Records contained in a dataset:
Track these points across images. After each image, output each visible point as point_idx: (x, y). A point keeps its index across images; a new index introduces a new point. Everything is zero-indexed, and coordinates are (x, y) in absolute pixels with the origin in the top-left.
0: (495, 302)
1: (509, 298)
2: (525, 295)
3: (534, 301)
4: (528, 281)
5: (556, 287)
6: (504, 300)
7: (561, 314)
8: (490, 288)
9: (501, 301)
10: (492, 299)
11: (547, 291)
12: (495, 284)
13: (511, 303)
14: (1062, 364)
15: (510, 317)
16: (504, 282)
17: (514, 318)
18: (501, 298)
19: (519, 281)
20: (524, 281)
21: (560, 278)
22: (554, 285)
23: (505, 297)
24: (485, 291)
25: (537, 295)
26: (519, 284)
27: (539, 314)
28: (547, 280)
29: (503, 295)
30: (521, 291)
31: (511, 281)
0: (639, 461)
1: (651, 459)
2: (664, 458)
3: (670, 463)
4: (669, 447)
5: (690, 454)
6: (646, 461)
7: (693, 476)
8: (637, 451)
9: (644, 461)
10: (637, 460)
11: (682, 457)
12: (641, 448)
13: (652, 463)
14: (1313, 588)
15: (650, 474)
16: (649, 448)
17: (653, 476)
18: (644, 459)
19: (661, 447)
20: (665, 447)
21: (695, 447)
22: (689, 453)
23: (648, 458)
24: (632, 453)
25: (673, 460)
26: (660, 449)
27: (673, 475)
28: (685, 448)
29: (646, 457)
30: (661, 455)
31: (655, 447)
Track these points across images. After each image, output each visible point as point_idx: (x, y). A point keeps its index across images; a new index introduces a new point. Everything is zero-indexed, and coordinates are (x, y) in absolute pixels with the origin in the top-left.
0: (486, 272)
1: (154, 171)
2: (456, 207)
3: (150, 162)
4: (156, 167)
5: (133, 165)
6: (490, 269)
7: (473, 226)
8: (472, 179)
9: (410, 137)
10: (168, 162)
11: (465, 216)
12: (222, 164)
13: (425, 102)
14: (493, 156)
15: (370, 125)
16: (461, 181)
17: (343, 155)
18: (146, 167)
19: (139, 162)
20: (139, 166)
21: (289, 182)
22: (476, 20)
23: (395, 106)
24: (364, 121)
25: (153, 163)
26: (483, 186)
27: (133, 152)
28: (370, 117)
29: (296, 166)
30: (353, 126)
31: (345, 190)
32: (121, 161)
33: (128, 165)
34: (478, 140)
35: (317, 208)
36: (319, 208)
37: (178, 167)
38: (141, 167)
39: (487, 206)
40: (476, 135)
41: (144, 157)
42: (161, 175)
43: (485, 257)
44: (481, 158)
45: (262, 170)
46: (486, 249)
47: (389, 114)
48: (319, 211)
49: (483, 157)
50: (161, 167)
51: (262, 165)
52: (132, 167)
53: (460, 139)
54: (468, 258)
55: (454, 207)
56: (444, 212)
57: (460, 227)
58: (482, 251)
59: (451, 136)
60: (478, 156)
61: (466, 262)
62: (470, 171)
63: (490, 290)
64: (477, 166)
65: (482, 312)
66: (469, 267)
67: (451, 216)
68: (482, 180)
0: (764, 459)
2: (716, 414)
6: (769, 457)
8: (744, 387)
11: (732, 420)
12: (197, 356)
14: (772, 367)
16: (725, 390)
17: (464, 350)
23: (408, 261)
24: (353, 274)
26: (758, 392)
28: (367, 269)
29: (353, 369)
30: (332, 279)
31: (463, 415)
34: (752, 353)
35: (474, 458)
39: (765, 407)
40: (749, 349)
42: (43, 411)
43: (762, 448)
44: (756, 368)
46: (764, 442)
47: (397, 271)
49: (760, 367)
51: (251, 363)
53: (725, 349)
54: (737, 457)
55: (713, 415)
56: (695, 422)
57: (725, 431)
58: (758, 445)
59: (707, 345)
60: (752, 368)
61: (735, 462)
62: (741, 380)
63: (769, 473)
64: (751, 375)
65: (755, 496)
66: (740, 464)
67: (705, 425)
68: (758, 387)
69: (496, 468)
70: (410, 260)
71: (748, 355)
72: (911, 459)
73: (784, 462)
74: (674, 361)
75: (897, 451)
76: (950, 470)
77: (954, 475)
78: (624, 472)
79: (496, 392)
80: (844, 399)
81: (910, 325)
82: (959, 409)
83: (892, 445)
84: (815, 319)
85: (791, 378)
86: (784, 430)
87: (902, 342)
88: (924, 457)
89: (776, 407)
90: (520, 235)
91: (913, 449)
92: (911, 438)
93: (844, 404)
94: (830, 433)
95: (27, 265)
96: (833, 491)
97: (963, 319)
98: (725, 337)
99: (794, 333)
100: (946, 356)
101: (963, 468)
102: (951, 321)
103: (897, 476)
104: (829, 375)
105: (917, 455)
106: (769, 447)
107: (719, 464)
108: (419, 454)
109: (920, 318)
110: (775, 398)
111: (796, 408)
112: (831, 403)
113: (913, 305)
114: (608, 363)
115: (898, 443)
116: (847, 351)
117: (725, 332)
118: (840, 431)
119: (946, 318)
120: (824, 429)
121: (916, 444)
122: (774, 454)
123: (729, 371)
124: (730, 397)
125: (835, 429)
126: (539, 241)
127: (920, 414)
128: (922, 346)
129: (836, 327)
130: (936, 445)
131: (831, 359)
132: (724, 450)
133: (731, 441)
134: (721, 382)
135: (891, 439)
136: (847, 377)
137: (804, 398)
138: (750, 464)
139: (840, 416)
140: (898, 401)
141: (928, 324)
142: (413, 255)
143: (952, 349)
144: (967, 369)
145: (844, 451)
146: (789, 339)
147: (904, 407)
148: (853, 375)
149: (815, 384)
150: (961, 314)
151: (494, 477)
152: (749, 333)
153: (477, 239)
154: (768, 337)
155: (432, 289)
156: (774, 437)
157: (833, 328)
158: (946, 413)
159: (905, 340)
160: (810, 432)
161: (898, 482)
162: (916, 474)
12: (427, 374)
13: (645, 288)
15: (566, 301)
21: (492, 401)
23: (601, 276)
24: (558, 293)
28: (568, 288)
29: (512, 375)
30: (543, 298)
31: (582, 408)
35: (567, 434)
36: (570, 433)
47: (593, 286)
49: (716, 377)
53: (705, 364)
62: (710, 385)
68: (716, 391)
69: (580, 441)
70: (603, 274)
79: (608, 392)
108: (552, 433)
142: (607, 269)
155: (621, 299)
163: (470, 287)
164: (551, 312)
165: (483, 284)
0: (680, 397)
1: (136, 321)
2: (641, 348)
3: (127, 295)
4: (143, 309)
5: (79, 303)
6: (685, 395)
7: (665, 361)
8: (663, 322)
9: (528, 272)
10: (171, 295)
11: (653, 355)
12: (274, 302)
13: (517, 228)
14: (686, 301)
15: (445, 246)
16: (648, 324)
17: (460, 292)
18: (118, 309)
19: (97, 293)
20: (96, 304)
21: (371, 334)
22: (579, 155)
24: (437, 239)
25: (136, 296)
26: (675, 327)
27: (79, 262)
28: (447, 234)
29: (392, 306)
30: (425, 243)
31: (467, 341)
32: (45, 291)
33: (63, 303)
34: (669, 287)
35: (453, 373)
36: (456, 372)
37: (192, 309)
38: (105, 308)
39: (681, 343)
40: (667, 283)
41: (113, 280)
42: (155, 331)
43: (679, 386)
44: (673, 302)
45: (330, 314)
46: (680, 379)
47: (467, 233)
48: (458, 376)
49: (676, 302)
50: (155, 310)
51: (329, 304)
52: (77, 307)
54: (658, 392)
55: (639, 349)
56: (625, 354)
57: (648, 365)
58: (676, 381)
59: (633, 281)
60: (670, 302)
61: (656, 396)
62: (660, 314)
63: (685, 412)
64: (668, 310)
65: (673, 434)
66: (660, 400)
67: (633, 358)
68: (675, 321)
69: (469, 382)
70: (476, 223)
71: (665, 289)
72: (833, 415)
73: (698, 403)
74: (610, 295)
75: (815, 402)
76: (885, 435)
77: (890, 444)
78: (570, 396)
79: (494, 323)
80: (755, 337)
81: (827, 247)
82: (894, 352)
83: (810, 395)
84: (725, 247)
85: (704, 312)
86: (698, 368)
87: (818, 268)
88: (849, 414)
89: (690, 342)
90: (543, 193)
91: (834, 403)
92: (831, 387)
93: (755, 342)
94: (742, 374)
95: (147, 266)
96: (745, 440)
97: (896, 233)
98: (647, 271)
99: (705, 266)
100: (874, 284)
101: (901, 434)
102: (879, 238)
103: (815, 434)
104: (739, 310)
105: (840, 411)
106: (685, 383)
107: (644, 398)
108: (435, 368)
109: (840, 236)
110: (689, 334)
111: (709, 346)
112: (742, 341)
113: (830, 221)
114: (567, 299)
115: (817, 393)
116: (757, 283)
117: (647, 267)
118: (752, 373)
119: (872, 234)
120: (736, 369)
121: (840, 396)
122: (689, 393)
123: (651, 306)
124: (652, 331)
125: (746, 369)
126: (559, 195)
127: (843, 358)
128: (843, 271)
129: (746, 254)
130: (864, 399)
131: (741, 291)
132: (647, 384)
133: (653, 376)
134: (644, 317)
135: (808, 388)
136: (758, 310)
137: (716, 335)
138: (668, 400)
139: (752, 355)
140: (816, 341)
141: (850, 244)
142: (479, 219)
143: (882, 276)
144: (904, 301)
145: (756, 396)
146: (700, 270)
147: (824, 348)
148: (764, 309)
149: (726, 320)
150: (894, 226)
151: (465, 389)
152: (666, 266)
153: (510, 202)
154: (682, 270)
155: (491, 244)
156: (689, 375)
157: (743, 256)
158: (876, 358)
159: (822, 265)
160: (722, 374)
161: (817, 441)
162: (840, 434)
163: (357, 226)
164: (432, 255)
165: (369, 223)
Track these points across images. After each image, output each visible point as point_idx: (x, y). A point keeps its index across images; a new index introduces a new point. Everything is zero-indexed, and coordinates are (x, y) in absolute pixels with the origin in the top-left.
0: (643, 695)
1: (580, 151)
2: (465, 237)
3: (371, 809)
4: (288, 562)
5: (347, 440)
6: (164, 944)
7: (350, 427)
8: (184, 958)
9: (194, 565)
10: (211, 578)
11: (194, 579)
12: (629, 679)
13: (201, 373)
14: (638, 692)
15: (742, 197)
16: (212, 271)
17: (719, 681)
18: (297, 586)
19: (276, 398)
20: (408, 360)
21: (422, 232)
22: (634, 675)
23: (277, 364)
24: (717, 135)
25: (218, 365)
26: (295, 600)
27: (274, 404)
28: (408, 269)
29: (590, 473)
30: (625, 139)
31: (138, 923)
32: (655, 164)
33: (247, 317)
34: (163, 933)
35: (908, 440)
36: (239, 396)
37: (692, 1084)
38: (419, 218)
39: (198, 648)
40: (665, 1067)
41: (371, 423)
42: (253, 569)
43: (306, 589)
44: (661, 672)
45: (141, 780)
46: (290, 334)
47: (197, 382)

**TASK BRIEF:** The lines from the one holding "15: (742, 197)" to the final line of the entries, both included, are what should be output, exactly and alone.

**EXERCISE RESULT:**
15: (742, 197)
16: (212, 271)
17: (719, 681)
18: (297, 586)
19: (276, 398)
20: (408, 360)
21: (422, 232)
22: (634, 675)
23: (277, 364)
24: (717, 135)
25: (218, 365)
26: (295, 600)
27: (274, 404)
28: (408, 269)
29: (590, 473)
30: (625, 139)
31: (138, 923)
32: (655, 164)
33: (247, 317)
34: (163, 933)
35: (908, 440)
36: (239, 396)
37: (692, 1084)
38: (419, 218)
39: (198, 648)
40: (665, 1067)
41: (371, 423)
42: (253, 569)
43: (306, 589)
44: (661, 672)
45: (141, 780)
46: (290, 334)
47: (197, 382)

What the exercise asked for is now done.